News story shines light on hospitals promoting questionable screenings

Kudos to Julie Appleby, Kaiser Health News, and the Washington Post for publishing the story, “Hospitals promote screenings that experts say many people do not need.”

It’s a story that is reported infrequently, even though it could be reported any time in almost any city in the US – the practice is that widespread.

The story begins:

“Hospitals hoping to attract patients and build goodwill are teaming up with medical-screening companies to promote tests they say might prevent deadly strokes or heart disease.

What their promotions don’t say is that an influential government panel recommends against many of the tests for people without symptoms or risk factors. The panel says such screenings find too few problems to outweigh the drawbacks, which include false positive results and unnecessary follow-up procedures and surgery. Other medical experts warn that the tests could needlessly raise health-care spending.

“A lot that ends up being found is clinically of no importance at all,” Steven Weinberger, executive vice president and chief executive of the American College of Physicians, wrote in an August piece in the Annals of Internal Medicine. He and two co-authors argued it was “unethical” for hospitals to promote the tests without disclosing potential downsides.”

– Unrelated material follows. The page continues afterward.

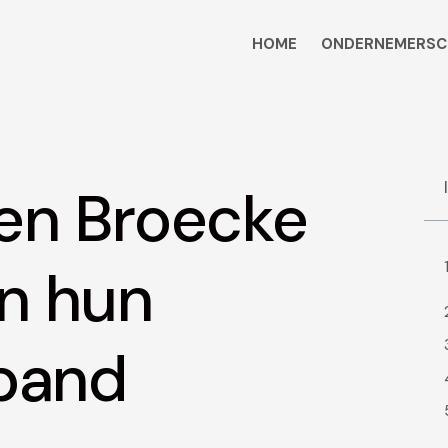
HOME
ONDERNEMERSC
en Broecke
n hun
 band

The story focused on heart and blood vessel system screening:

“…ultrasound tests for blockages of the carotid artery and weak spots in the abdominal aorta; an electrocardiogram, or EKG; a test of elasticity of the arteries; and another for blockages in arteries serving the legs, a condition called peripheral arterial disease. Similar test packages are offered by Life Line Screening and its hospital partners.

The U.S. Preventive Services Task Force, an independent government panel charged with evaluating such care, recommends against routine use of four of the five tests in adults without symptoms or risk factors. The panel does support the ultrasound looking for abdominal aortic aneurysms — but only for men age 65 to 75 who have smoked.

Additionally, two of the tests — EKGs and ultrasounds for blocked carotid arteries — are among 130 procedures that a coalition of 19 physician organizations say are overused and should be questioned by both patients and their doctors.”

But, remember: this doesn’t just happen with cardiovascular screenings.

Dr. Otis Brawley, chief medical officer of the American Cancer Society, has criticized hospitals promoting non-evidence-based cancer screenings as well.  He said, “Many of these free screening things, by the way, are designed more to get patients for hospitals and clinics and doctors than they are to benefit the patients. That’s a huge ethical issue that needs to be addressed.”

And this site captured Brawley’s story about hospitals profiting from prostate cancer screening:

“Brawley recounts an experience he had on a site visit to a hospital in 1998 while an Assistant Director at the National Cancer Institute. During the visit a marketing executive explains to Brawley the publicity value and financial rewards of a free prostate screening program offered by the hospital at a local mall. The plan is to screen the first 1,000 men over 50 who come to the mall for testing. I’ve transcribed Brawley’s recollections from the video and they provide a great explanation for the profit-driven practices that continue to occur today, 14 years later:

“If they screen 1,000 men they’re going to have 145 abnormals. They’re going to charge about $3,000 to figure out what is abnormal about these abnormals, that’s how they pay for the free screening. About 10 of the 145 won’t come to this hospital so that’s business for their competitors, but they’ll get 135 times $3,500 on average. Of the 135, 45 are going to die of prostate cancer and the other percentage are going to get radical prostatectomy at about $30-40,000 a case; there’s a percentage that’s going to get seeds at about $30,000 a case; a percentage were going to get radiation therapy that (at the time) was about $60,000. Then [the marketing executive’s] business plan goes further, he knows how many guys are going to have so much incontinence that diapers aren’t going to do it so he had in his business plan how many artificial sphincters urologists were going to implant. And then he was a little apologetic because there was this new thing called Viagra that screwed up his estimates for how many penile implants he was going to sell because guys were upset about impotence related to prostate cancer treatment.”

Brawley says, “this is 1998, I ask him, if you screen 1,000 people how many lives are you going to save? He took off his glasses and looked at me like I was some kind of fool and said, ‘Don’t you know, nobody’s ever shown that prostate cancer screening saves lives, I can’t give you an estimate on that.’”

What is the level of fully-informed, shared decision-making encounters at such screenings?  Don’t bet the ranch on it.